Gregory J. Heym
Executive Vice President, Chief Economist
First-quarter reports show average selling prices in Manhattan between $1.26M and $1.31M prodded by Wall Street bonuses and interest rates
BY KIRA PEIKOFF
Newsday Staff Writer
Wall Street bonuses and interest rates that remained relatively low have helped buoy Manhattan apartment prices despite talk of a housing cooldown.
Several brokerages reported that average selling prices in January through March ranged between $1.26 million and $1.31 million.
"The market is steady, healthy, not overheating," said Dorothy Herman chief executive of Prudential Douglas Elliman, whose first-quarter report was to be released today. "You'll really have a strong indication of where the market is going to be by the end of the second quarter. My prediction is there will be a slight appreciation - steady, healthy, longer days on the market, but not a glut."
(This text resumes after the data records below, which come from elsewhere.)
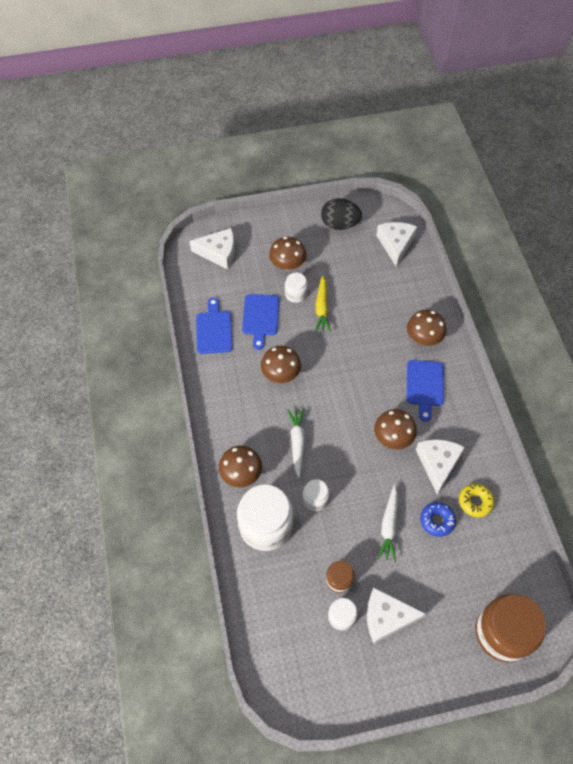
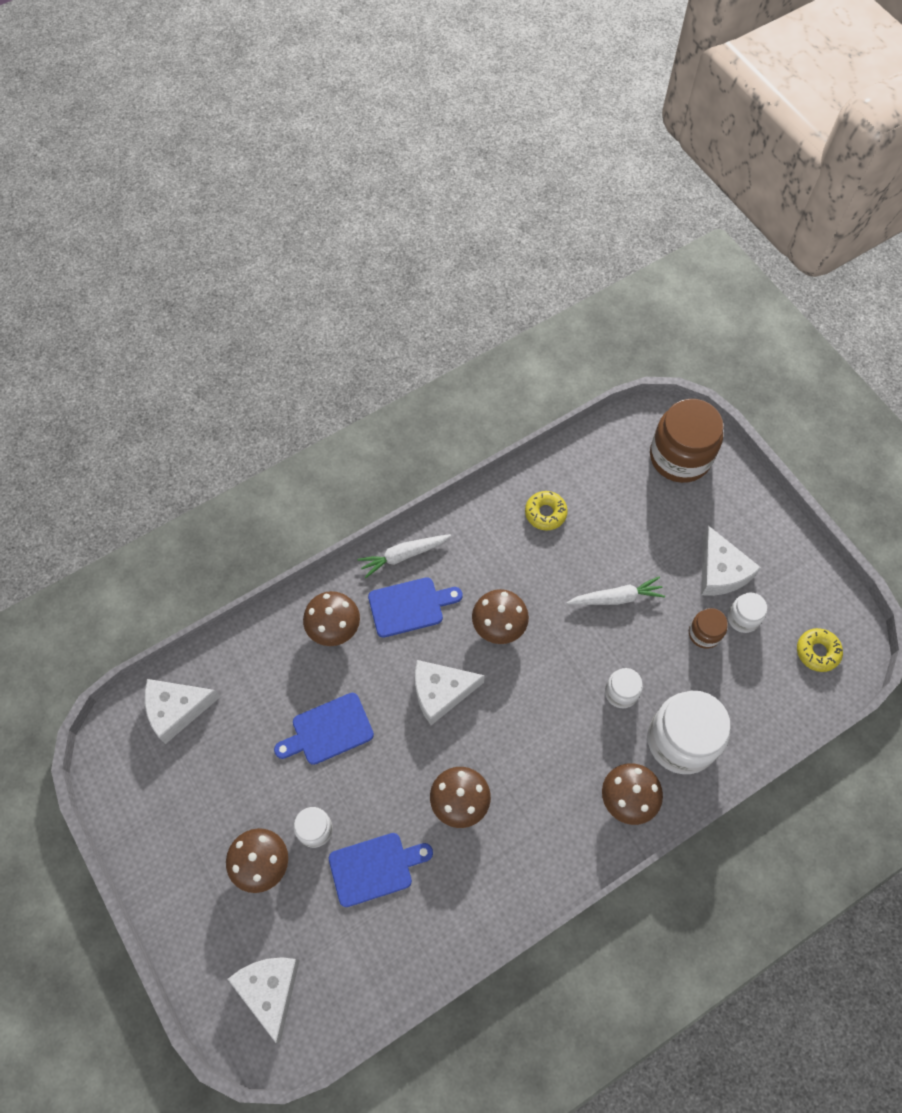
camera: 110 degrees left, 5 degrees up
(214, 330) = (421, 933): blue cutting board -> blue cutting board (328, 730)
(293, 664) = (817, 652): none -> yellow donut
(297, 442) = (555, 741): white carrot -> white carrot (403, 555)
(322, 308) = (328, 781): yellow carrot -> none
(340, 224) = (157, 807): black egg -> none
(437, 464) = (514, 564): white cheese -> white cheese (441, 692)
(437, 520) = (586, 548): blue donut -> none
According to Prudential's first-quarter report, average apartment prices increased 7.1 percent to $1.3 million from the same quarter last year, compared with a 25.7 percent jump in the average price between the first quarters of 2004 and 2005. Prudential reported that while the price increases have eased, Wall Street bonus money bolstered sales of larger, more expensive units.
The median apartment price, a figure less likely to be skewed upward by a few very high-priced sales, rose 17 percent to $825,000 in the first quarter compared with the same quarter last year; the median price between the first quarters of 2004 and 2005 rose 18.5 percent, Prudential reported.
The results were in line with reports from The Corcoran Group, Brown Harris Stevens and Halstead Property.
Brown Harris Stevens and Halstead both reported that the average apartment price rose to $1.26 million last quarter, up 8 percent from the first quarter last year. That's modest compared with a 30 percent increase a year earlier - between the first quarters of 2004 and 2005 - but is still a 15 percent hike from the fourth quarter last year, when experts said some buyers were waiting for the market to drop. The two brokerages reported that median prices rose to $740,000 in the first quarter, up 6.5 percent from with a year earlier.
"People have realized interest rates aren't going to shoot up and prices aren't going to sharply decline," said Gregory Heym, chief economist for both Brown Harris Stevens and Halstead Property. "We're headed toward a more sustainable, healthy rate of growth, which I think is good for everybody. People and markets like certainty."
Heym said record Wall Street bonuses totaling more than $21 billion helped pump up prices. Overall demand remains strong, though experts predicted that the market would not continue to grow at previous sky-high rates of 25 percent to 30 percent.
"It's a more balanced market than it has been," Heym said. "It hasn't shifted from a seller's market to a buyer's market, but there's a little more flexibility there."
The Corcoran Group reported that the average selling price rose 8 percent to $1.31 million while the median sales price gained 12 percent to $798,000 between the first quarters of 2005 and 2006.
Pamela Liebman, chief executive of The Corcoran Group, cited strong sales of three-bedroom apartments, driven by demand from young families. Liebman also noted the success of hedge funds and Wall Street bonuses contributing to the demand for larger apartments.
At the same time, sales of smaller apartments - studios and one bedrooms - remained strong in the first quarter. Compared with a year earlier, the average sales price increased 22 percent for one bedrooms and 19 percent for studios, according to The Corcoran Group.
"This shows more people still prefer to buy than to rent," Liebman said. "They are driven by lower interest rates and the strong desire for home ownership."